We will assume the electricity is coming from a source of power that turns fuel into electricity at a rate of about 60%. That is the efficiency of some large powerplant turbine generators. So,
Fuel 46.4 MJ -->Industrial Turbine 60% efficient (46.4*.6)-->27.8 MJ rotational energy--> Industrial Generator 80% efficient (27.8*.8)-->22.24 MJ Electricity--> batteries 80% efficient (22.24*.8)--> 17.8MJ stored energy-->electric motor 95% efficient (17.8*.95)--> Work output 16.9 MJ
This process is about 36% efficient. The equivalent 300 mile tank in a normal vehicle would take this vehicle an additional 246 miles. That is an additional 82% in effective mileage. The problem as most know is battery storage, its both very expensive and very heavy. So only very low energy consuming vehicles can use this efficient flow, and unfortunately aircraft are high energy users, making this flow unpractical except for the lightest and slowest of aircraft.
Just for fun lets look at this from a different angle for those light and slow aircraft that might be able to use this power flow. Lets pretend that the energy from the wall was very cheap compared to the electricity we would have to produce ourselves in a hyrbid setup. (And in relation it is very cheap) How efficient will your flow be now. At 15 cents a KWH, a gallon equivalent of gasoline (132 MJ) costs about 5.50 $ this might seem expensive but not when you consider that were able to use such a high percent of it, compared to a gallon of gas.

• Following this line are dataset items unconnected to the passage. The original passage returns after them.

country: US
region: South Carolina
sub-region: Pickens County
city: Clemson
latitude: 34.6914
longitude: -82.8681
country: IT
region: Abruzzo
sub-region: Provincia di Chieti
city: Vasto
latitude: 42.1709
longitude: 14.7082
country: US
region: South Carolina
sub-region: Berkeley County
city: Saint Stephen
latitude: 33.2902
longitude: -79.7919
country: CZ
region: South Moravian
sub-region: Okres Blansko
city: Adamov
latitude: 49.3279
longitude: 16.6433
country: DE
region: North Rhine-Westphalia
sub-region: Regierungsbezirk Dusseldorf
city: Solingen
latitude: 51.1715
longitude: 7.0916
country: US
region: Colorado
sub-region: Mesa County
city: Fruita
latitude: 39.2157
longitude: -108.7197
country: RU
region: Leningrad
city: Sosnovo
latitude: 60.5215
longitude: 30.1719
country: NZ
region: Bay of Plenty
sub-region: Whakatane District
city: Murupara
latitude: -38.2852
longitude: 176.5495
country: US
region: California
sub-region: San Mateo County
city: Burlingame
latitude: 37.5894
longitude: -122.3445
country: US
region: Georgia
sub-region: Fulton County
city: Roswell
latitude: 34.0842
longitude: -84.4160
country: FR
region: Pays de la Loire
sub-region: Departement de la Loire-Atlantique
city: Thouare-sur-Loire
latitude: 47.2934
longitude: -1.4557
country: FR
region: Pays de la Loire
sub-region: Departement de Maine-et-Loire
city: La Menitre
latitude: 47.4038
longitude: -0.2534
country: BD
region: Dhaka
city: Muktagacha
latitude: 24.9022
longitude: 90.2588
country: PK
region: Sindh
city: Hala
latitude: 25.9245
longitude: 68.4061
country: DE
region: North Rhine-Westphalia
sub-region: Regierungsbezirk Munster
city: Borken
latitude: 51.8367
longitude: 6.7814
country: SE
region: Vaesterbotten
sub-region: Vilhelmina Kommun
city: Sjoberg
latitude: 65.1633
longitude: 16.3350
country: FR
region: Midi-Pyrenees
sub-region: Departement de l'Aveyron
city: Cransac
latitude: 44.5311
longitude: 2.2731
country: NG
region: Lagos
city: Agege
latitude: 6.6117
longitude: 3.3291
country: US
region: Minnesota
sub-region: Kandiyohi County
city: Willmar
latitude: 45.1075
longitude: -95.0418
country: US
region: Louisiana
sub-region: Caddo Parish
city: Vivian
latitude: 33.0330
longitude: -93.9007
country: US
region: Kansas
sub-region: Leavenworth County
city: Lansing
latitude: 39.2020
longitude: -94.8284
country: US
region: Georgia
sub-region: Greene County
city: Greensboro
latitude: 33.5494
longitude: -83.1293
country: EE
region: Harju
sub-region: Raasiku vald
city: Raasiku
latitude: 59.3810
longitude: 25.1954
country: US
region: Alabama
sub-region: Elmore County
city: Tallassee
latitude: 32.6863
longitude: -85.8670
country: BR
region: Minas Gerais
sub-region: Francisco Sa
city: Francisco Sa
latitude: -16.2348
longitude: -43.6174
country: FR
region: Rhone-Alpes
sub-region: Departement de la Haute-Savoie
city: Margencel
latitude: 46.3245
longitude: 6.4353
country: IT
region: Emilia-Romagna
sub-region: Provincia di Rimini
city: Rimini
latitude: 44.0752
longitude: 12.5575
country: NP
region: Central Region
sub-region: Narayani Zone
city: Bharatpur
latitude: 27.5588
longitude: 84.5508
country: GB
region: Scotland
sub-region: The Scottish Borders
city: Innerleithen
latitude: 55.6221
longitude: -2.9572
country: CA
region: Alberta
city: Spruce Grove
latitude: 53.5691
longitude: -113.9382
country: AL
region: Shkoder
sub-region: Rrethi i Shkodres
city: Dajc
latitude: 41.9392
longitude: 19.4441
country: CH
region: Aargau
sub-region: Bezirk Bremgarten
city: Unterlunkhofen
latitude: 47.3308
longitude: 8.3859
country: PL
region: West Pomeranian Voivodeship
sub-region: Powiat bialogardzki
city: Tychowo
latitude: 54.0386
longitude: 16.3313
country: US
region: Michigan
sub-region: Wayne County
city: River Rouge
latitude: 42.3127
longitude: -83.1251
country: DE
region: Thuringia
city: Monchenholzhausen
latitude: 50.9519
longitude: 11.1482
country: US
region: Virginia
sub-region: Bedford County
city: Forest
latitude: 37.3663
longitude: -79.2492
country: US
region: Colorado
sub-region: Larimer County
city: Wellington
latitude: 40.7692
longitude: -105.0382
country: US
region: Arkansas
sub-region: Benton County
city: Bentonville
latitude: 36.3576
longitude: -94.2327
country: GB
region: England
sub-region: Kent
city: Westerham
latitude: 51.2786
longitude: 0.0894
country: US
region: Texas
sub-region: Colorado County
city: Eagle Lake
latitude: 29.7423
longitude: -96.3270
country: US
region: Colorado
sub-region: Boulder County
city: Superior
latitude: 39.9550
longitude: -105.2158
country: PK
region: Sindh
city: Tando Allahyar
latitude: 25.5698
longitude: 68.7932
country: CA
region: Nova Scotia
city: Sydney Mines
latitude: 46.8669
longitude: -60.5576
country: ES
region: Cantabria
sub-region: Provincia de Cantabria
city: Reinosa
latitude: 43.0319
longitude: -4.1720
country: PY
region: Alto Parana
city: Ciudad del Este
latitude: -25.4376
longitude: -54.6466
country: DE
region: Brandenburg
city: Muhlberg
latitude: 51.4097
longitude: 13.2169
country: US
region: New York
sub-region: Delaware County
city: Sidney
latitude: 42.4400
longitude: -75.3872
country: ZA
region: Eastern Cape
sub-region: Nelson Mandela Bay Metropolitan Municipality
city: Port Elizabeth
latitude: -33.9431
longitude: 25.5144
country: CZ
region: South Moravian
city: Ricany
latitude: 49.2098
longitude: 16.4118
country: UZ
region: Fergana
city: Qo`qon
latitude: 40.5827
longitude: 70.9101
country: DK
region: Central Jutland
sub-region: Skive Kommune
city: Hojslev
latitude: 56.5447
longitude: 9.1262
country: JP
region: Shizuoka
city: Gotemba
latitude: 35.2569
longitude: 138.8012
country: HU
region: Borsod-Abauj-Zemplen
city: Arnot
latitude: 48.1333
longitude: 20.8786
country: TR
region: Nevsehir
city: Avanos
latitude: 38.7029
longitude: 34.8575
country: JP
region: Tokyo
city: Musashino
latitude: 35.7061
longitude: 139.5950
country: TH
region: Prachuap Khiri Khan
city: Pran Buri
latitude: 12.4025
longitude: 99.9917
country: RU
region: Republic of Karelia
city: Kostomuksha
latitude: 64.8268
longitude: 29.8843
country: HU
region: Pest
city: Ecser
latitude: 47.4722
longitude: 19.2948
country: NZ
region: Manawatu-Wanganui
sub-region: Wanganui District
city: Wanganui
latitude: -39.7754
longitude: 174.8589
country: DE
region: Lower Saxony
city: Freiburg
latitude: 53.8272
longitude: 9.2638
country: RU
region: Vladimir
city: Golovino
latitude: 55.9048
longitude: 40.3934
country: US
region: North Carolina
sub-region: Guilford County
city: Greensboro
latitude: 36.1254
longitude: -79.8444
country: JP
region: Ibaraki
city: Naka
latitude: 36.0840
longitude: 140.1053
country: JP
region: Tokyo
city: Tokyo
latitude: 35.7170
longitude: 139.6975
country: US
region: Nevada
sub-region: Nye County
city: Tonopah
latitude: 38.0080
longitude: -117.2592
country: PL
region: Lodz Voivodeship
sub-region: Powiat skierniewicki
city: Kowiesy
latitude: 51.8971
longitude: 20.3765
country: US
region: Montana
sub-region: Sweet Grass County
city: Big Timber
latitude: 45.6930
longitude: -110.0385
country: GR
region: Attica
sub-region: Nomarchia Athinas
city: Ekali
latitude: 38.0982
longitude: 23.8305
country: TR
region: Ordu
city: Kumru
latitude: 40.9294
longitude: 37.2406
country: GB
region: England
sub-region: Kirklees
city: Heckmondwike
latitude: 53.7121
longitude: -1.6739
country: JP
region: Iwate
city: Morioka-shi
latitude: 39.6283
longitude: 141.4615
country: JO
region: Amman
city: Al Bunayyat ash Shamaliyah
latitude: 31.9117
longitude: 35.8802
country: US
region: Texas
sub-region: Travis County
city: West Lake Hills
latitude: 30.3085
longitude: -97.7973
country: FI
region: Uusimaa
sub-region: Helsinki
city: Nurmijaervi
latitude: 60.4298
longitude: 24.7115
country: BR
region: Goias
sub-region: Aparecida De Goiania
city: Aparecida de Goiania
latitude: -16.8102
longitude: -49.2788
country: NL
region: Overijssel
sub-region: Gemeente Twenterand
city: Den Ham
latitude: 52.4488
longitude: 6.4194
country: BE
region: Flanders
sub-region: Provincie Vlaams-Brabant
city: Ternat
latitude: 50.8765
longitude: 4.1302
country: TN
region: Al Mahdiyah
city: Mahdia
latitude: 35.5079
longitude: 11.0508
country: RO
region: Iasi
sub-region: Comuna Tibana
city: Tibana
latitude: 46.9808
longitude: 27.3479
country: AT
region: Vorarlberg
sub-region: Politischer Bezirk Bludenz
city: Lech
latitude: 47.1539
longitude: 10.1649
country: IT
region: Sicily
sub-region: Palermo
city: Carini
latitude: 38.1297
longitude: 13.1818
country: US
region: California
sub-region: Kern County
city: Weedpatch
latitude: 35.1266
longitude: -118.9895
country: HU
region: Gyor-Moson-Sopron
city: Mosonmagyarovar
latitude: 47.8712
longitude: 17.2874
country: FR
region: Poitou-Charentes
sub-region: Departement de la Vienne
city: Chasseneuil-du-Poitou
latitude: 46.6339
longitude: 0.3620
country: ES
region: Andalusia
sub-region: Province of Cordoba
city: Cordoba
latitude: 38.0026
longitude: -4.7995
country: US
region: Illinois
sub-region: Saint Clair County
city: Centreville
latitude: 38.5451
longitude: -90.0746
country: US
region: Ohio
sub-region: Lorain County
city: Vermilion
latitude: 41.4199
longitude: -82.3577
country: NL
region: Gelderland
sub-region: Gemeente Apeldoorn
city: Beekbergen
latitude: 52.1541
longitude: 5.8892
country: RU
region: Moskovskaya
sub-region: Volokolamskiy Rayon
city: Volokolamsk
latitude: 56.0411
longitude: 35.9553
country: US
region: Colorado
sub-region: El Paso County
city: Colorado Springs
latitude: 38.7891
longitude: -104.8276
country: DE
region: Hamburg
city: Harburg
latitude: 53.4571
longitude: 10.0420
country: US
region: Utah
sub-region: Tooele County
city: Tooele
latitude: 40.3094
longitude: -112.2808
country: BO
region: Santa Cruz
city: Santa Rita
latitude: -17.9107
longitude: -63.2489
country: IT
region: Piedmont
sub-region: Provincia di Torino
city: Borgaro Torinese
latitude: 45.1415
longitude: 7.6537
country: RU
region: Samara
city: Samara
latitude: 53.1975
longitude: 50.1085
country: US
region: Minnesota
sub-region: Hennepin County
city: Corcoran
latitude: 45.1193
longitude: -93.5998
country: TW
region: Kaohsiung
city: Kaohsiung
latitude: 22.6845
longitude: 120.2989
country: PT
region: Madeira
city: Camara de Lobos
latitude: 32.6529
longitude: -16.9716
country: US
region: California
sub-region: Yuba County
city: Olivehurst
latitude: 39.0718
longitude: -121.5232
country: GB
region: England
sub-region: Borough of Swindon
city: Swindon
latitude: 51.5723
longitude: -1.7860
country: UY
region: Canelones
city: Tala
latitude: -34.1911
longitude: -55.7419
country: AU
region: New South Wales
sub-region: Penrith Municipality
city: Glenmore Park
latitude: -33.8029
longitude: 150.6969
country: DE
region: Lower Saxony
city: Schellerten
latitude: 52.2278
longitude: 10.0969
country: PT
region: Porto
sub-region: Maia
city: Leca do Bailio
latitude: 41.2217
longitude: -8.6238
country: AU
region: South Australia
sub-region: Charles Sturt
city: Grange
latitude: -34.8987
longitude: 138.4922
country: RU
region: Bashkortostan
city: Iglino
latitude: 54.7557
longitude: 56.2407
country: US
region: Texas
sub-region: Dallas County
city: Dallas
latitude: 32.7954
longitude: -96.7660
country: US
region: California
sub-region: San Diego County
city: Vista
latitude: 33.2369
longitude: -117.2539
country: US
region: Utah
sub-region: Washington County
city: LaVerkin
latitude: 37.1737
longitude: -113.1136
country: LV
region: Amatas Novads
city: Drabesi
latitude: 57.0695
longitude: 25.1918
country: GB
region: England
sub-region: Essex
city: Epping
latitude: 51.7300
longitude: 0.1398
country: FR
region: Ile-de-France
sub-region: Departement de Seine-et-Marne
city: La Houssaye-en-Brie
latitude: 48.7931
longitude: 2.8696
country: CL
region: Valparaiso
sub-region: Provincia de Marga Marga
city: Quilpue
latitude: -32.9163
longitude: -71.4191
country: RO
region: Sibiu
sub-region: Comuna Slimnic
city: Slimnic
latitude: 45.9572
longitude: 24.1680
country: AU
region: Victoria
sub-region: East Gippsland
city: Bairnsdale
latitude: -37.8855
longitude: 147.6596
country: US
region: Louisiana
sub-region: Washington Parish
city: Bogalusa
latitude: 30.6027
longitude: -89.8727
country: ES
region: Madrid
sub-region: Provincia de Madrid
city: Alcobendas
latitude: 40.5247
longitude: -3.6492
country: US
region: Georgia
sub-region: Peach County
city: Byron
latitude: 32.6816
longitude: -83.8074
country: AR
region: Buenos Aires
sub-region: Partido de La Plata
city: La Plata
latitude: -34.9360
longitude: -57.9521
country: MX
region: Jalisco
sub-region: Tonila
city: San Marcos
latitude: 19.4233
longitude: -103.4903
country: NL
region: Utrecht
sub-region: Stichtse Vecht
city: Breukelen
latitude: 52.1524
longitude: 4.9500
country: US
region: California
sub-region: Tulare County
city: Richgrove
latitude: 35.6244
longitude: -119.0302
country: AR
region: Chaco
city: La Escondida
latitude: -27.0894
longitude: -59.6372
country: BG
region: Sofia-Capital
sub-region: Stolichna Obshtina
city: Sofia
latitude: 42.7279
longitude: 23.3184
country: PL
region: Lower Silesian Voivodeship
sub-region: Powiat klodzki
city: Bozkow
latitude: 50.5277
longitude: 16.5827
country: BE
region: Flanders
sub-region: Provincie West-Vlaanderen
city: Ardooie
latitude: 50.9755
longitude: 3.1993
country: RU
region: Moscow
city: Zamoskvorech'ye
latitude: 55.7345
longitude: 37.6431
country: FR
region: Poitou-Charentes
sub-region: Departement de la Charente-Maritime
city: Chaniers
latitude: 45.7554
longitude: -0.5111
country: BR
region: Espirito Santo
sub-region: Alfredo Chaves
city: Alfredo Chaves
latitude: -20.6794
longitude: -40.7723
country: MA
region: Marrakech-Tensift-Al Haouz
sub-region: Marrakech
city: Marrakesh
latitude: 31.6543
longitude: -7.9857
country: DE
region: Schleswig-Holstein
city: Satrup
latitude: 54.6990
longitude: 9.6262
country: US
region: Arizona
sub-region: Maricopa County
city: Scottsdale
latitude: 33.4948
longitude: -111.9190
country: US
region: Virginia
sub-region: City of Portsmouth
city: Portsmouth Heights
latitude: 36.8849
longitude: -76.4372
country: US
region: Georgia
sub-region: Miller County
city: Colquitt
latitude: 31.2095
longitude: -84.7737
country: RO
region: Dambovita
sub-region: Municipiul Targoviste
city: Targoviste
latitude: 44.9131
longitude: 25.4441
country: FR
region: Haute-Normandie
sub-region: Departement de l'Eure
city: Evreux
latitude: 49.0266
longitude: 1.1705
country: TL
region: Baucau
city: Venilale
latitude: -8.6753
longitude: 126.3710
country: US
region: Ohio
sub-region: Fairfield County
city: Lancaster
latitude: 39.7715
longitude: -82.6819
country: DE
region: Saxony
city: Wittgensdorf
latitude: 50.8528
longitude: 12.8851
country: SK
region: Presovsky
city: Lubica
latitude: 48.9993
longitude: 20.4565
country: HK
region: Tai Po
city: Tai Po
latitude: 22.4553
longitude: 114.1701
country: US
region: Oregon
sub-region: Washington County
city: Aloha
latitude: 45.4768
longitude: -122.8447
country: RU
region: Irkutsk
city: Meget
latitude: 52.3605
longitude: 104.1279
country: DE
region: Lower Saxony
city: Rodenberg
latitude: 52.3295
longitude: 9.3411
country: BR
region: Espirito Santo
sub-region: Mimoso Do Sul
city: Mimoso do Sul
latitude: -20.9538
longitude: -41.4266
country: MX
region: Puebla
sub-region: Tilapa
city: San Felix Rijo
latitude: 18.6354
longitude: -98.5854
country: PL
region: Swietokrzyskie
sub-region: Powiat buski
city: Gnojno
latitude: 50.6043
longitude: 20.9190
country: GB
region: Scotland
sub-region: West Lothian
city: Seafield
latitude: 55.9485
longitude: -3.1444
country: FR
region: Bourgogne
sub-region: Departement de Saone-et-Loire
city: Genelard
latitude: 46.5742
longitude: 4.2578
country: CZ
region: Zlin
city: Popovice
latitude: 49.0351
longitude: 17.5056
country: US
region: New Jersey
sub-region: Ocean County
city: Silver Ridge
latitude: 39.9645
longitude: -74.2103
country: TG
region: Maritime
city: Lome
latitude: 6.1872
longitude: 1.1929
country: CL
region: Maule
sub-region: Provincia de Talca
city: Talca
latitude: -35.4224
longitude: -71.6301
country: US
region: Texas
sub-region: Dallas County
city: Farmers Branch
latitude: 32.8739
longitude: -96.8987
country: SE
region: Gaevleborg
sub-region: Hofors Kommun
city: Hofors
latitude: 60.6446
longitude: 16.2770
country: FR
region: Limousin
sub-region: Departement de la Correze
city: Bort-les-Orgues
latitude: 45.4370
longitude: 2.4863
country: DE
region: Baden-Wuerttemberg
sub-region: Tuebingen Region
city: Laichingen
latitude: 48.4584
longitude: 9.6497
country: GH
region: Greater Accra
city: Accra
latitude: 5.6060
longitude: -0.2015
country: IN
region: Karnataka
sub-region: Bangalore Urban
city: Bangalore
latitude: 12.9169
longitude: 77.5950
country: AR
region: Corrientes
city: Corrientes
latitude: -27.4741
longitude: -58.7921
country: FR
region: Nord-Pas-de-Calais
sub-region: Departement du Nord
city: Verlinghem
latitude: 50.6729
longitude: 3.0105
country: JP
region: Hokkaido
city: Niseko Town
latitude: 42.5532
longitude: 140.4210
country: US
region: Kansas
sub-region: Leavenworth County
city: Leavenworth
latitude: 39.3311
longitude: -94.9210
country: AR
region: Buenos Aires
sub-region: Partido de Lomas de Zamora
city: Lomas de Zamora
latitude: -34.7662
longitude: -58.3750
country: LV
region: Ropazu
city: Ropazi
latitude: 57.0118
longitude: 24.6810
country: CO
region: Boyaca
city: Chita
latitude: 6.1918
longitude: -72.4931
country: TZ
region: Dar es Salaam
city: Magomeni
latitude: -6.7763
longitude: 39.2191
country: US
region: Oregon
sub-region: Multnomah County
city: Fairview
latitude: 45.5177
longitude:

Wall outlet 46.4 MJ--> Vehicle Batt 80% efficient (46.4*.8)--> 37.12 MJ stored energy -->electric motor 95% efficient (37.12*.95)--> Work output 35.26 MJ
That is an efficiency of 76%. Which means now a 300 gallon tank equivalent of “wall juice” is going to carry you 840 more miles. That's a 280% increase over current engines. The one drawback engineers are finding is it happens to be very difficult to put one gallon of fuel equivalent (132 MJ) of energy into a bank of batteries, let alone multiple gallons worth. So for now only very light energy applications will be able to use this flow. But, for those that can, it is an extremley efficient flow. At the current 20% consumption, (132 MJ) of energy is almost equal to 4 gallons worth. Making the equivalent wall energy about a $1.40 for the same usable energy.